We administered the paper survey during project site visits from February 2016 to June 2016. Timing of site visits to the intervention and control sites were based on clinic availability and scheduling by clinic staff. Staff approached all women at the time of check in. to assess eligibility and willingness to participate. Staff were not asked to document number of women who refused to be approached. With patient’s consent, research staff proceeded with project orientation and written consent. All 229 women approached by research staff consented to participate in the study.
In clinics randomized to the intervention arm, the education tool was provided to the woman prior to consultation with their providers.
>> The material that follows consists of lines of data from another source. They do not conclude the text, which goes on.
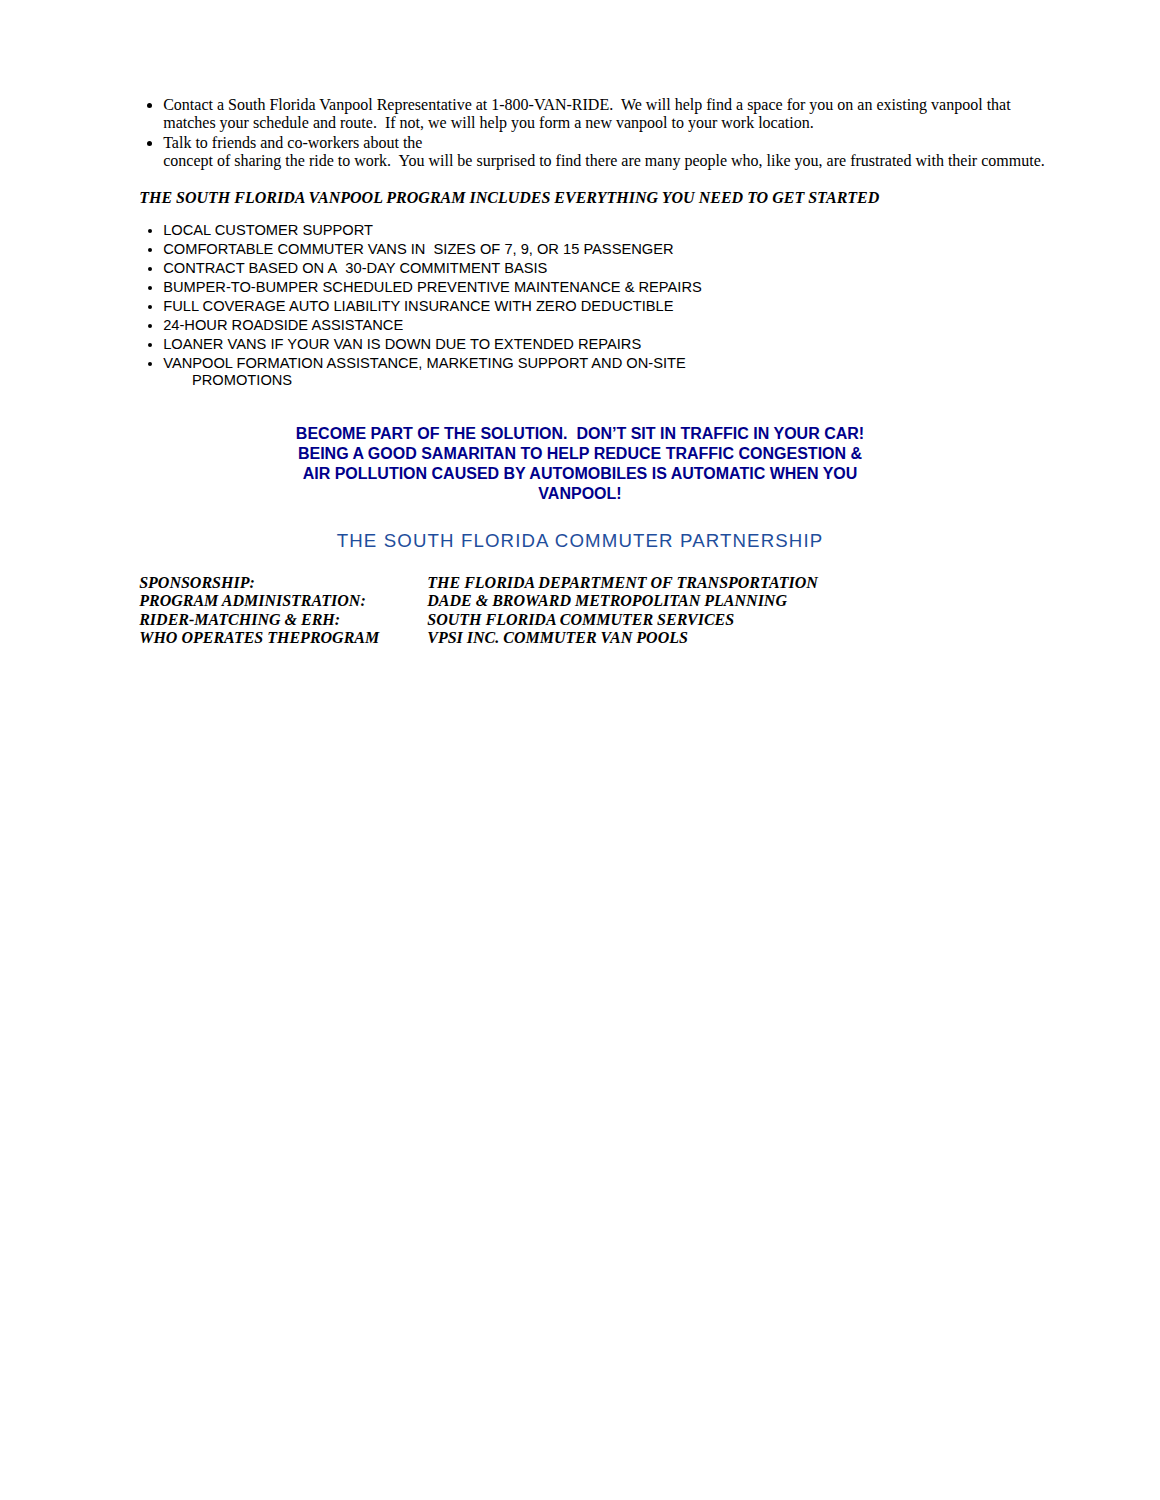Contact a South Florida Vanpool Representative at 1-800-VAN-RIDE. We will help find a space for you on an existing vanpool that matches your schedule and route. If not, we will help you form a new vanpool to your work location.
Talk to friends and co-workers about the
concept of sharing the ride to work. You will be surprised to find there are many people who, like you, are frustrated with their commute.
THE SOUTH FLORIDA VANPOOL PROGRAM INCLUDES EVERYTHING YOU NEED TO GET STARTED
LOCAL CUSTOMER SUPPORT
COMFORTABLE COMMUTER VANS IN SIZES OF 7, 9, OR 15 PASSENGER
CONTRACT BASED ON A 30-DAY COMMITMENT BASIS
BUMPER-TO-BUMPER SCHEDULED PREVENTIVE MAINTENANCE & REPAIRS
FULL COVERAGE AUTO LIABILITY INSURANCE WITH ZERO DEDUCTIBLE
24-HOUR ROADSIDE ASSISTANCE
LOANER VANS IF YOUR VAN IS DOWN DUE TO EXTENDED REPAIRS
VANPOOL FORMATION ASSISTANCE, MARKETING SUPPORT AND ON-SITE PROMOTIONS
BECOME PART OF THE SOLUTION. DON’T SIT IN TRAFFIC IN YOUR CAR!
BEING A GOOD SAMARITAN TO HELP REDUCE TRAFFIC CONGESTION &
AIR POLLUTION CAUSED BY AUTOMOBILES IS AUTOMATIC WHEN YOU
VANPOOL!
THE SOUTH FLORIDA COMMUTER PARTNERSHIP
| SPONSORSHIP: | THE FLORIDA DEPARTMENT OF TRANSPORTATION |
| PROGRAM ADMINISTRATION: | DADE & BROWARD METROPOLITAN PLANNING |
| RIDER-MATCHING & ERH: | SOUTH FLORIDA COMMUTER SERVICES |
| WHO OPERATES THEPROGRAM | VPSI INC. COMMUTER VAN POOLS |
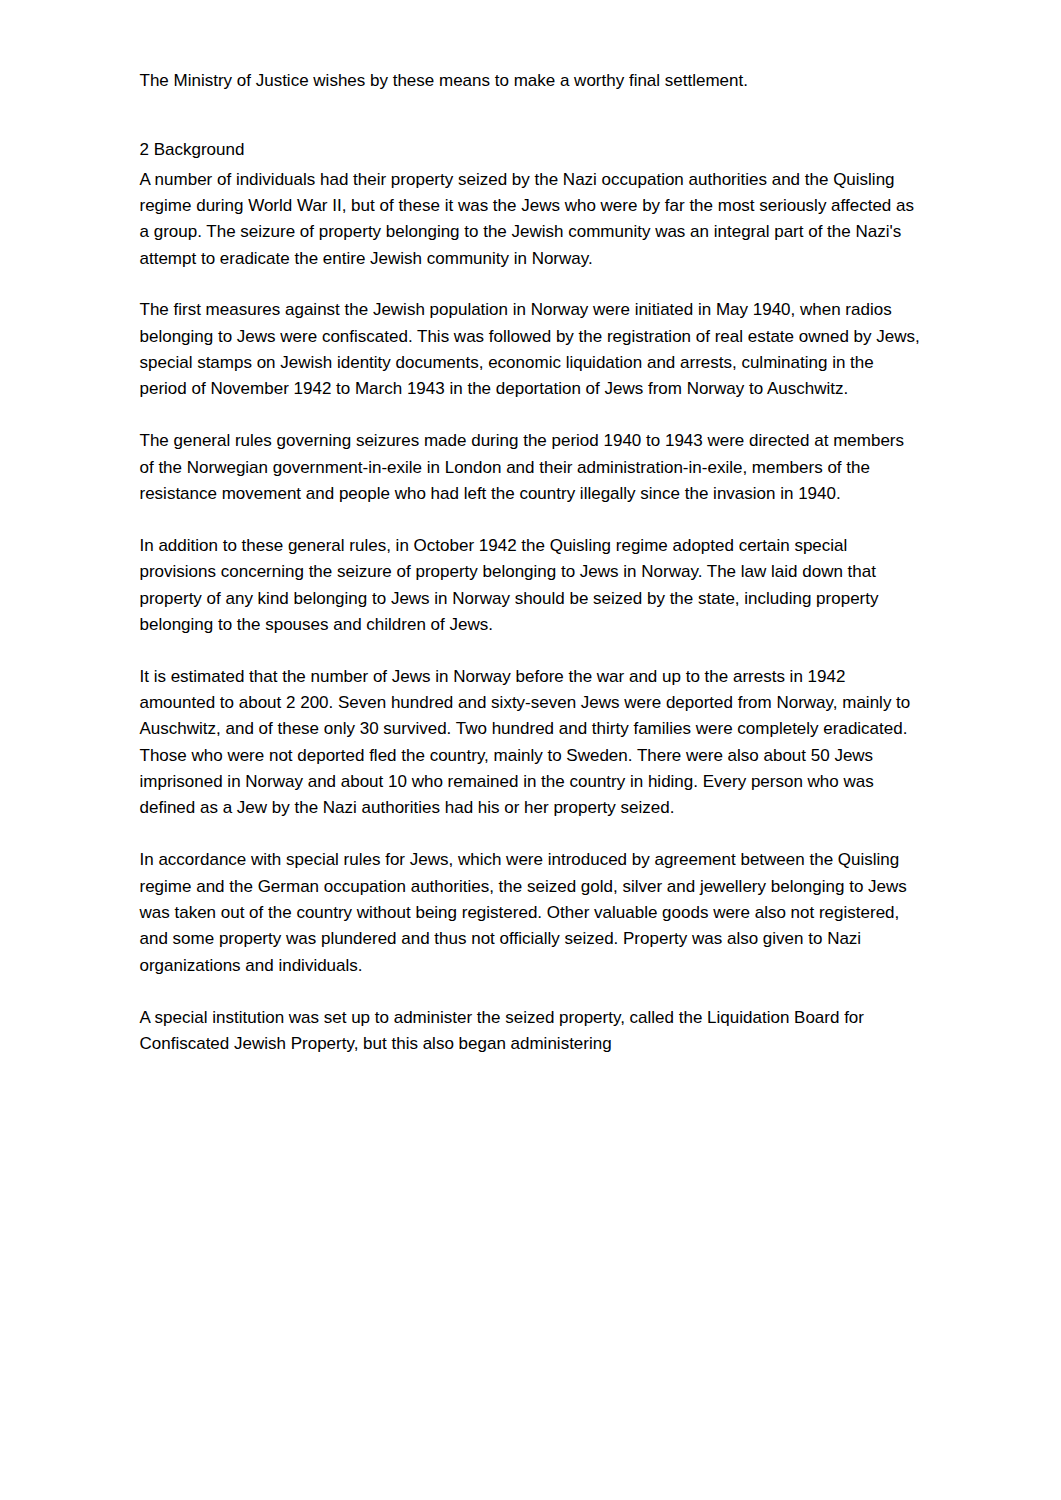The Ministry of Justice wishes by these means to make a worthy final settlement.
2 Background
A number of individuals had their property seized by the Nazi occupation authorities and the Quisling regime during World War II, but of these it was the Jews who were by far the most seriously affected as a group. The seizure of property belonging to the Jewish community was an integral part of the Nazi's attempt to eradicate the entire Jewish community in Norway.
The first measures against the Jewish population in Norway were initiated in May 1940, when radios belonging to Jews were confiscated. This was followed by the registration of real estate owned by Jews, special stamps on Jewish identity documents, economic liquidation and arrests, culminating in the period of November 1942 to March 1943 in the deportation of Jews from Norway to Auschwitz.
The general rules governing seizures made during the period 1940 to 1943 were directed at members of the Norwegian government-in-exile in London and their administration-in-exile, members of the resistance movement and people who had left the country illegally since the invasion in 1940.
In addition to these general rules, in October 1942 the Quisling regime adopted certain special provisions concerning the seizure of property belonging to Jews in Norway. The law laid down that property of any kind belonging to Jews in Norway should be seized by the state, including property belonging to the spouses and children of Jews.
It is estimated that the number of Jews in Norway before the war and up to the arrests in 1942 amounted to about 2 200. Seven hundred and sixty-seven Jews were deported from Norway, mainly to Auschwitz, and of these only 30 survived. Two hundred and thirty families were completely eradicated. Those who were not deported fled the country, mainly to Sweden. There were also about 50 Jews imprisoned in Norway and about 10 who remained in the country in hiding. Every person who was defined as a Jew by the Nazi authorities had his or her property seized.
In accordance with special rules for Jews, which were introduced by agreement between the Quisling regime and the German occupation authorities, the seized gold, silver and jewellery belonging to Jews was taken out of the country without being registered. Other valuable goods were also not registered, and some property was plundered and thus not officially seized. Property was also given to Nazi organizations and individuals.
A special institution was set up to administer the seized property, called the Liquidation Board for Confiscated Jewish Property, but this also began administering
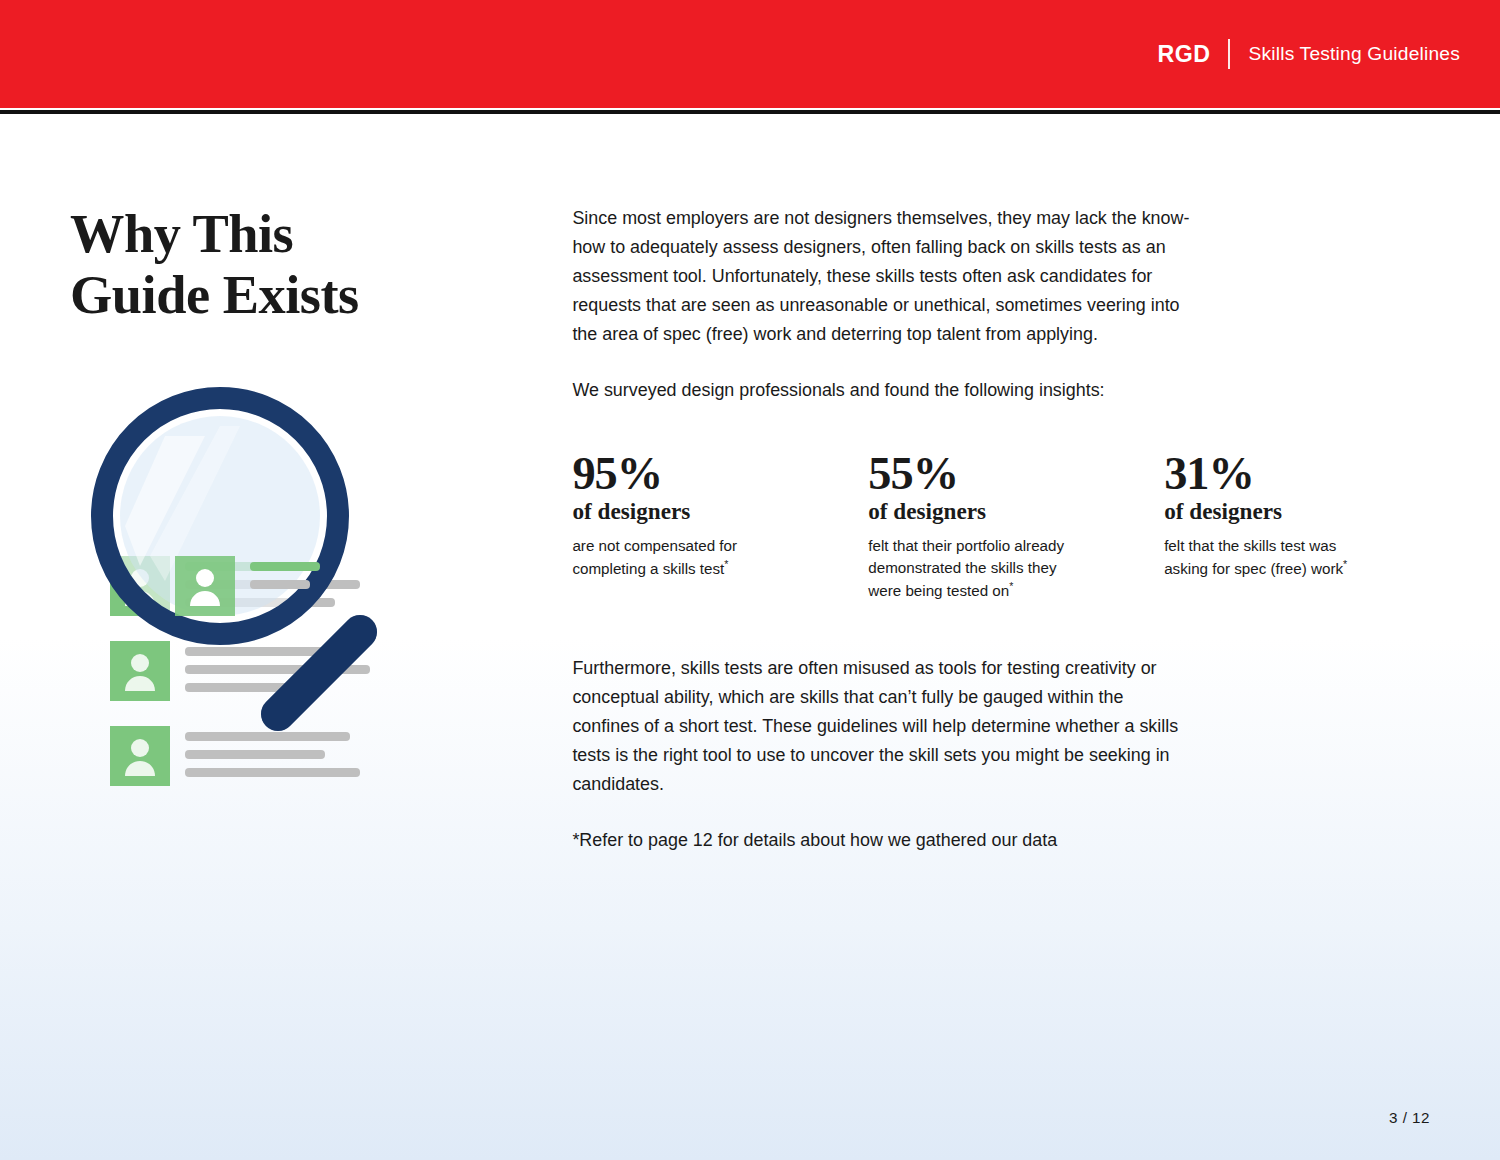RGD Skills Testing Guidelines
Why This
Guide Exists
Since most employers are not designers themselves, they may lack the know-how to adequately assess designers, often falling back on skills tests as an assessment tool. Unfortunately, these skills tests often ask candidates for requests that are seen as unreasonable or unethical, sometimes veering into the area of spec (free) work and deterring top talent from applying.
We surveyed design professionals and found the following insights:
95%
of designers
are not compensated for completing a skills test*
55%
of designers
felt that their portfolio already demonstrated the skills they were being tested on*
31%
of designers
felt that the skills test was asking for spec (free) work*
Furthermore, skills tests are often misused as tools for testing creativity or conceptual ability, which are skills that can’t fully be gauged within the confines of a short test. These guidelines will help determine whether a skills tests is the right tool to use to uncover the skill sets you might be seeking in candidates.
*Refer to page 12 for details about how we gathered our data
3 / 12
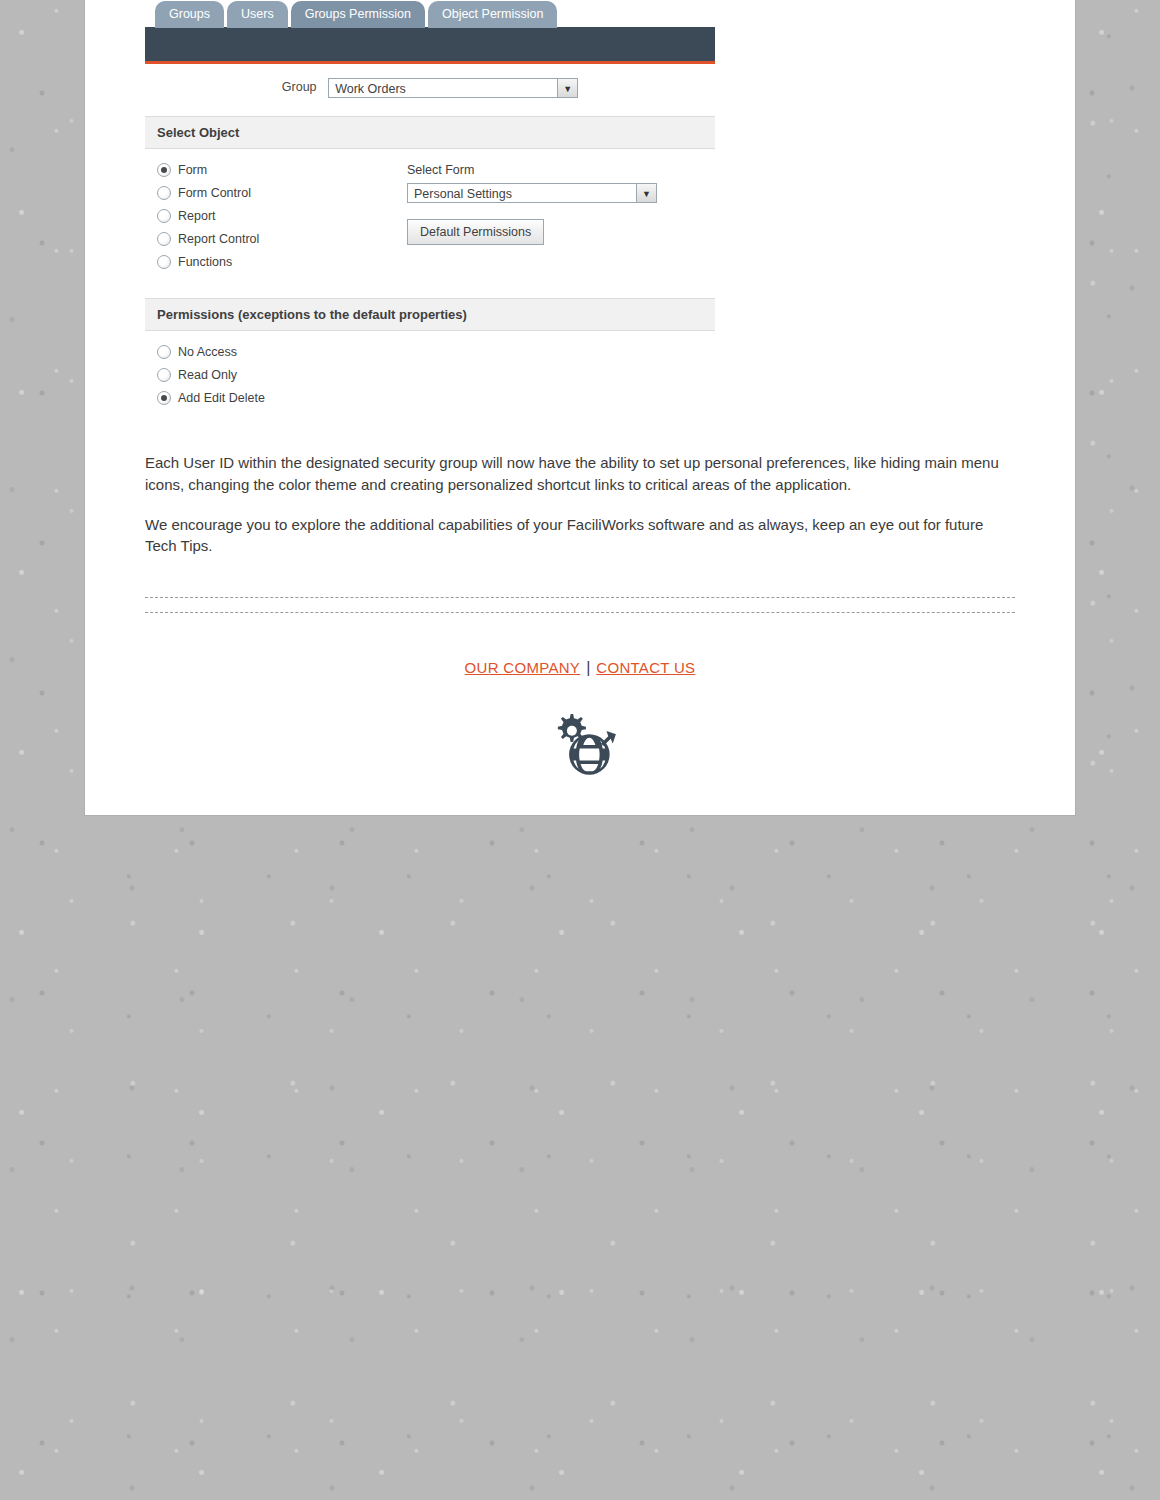Groups
Users
Groups Permission
Object Permission
Group Work Orders▼
Select Object
Form
Form Control
Report
Report Control
Functions
Select Form Personal Settings▼
Default Permissions
Permissions (exceptions to the default properties)
No Access
Read Only
Add Edit Delete
Each User ID within the designated security group will now have the ability to set up personal preferences, like hiding main menu icons, changing the color theme and creating personalized shortcut links to critical areas of the application.
We encourage you to explore the additional capabilities of your FaciliWorks software and as always, keep an eye out for future Tech Tips.
OUR COMPANY|CONTACT US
In both arms, surveys were self-administered in a private setting within the clinic after the patient’s consultation with their providers.
The study was approved by the University of California Los Angeles and the University of California San Francisco Institutional Review Boards, California's Committee for the Protection of Human Subjects, and the Data Research Committee of the California Department of Health Care Services.
Statistical Analysis
We summarized quantitative variables on the Likert scales using means and standard deviations, and categorical variables using frequencies and percentages. We grouped responses from Likert scales to create binary scores based on responses by strongly agree and agree versus neither agree nor disagree, disagree, and strongly disagree. We made group comparisons between study arms (intervention versus control), primary language (English versus Spanish), and women who did and did not still want annual Pap smears.
We compiled composite scores on the three themes (knowledge of cervical cancer prevention, understanding of screening guidelines and comfort with provider communication). The items are listed in Table 3. Variables were compared between groups using logistic regression models with robust standard errors, with clustering at the clinic level. Treatment effect heterogeneity was evaluated by testing the interaction between group and primary language using these models. P-values less than 0.05 were considered statistically significant. Analyses were performed using SAS® version 9.4 [35].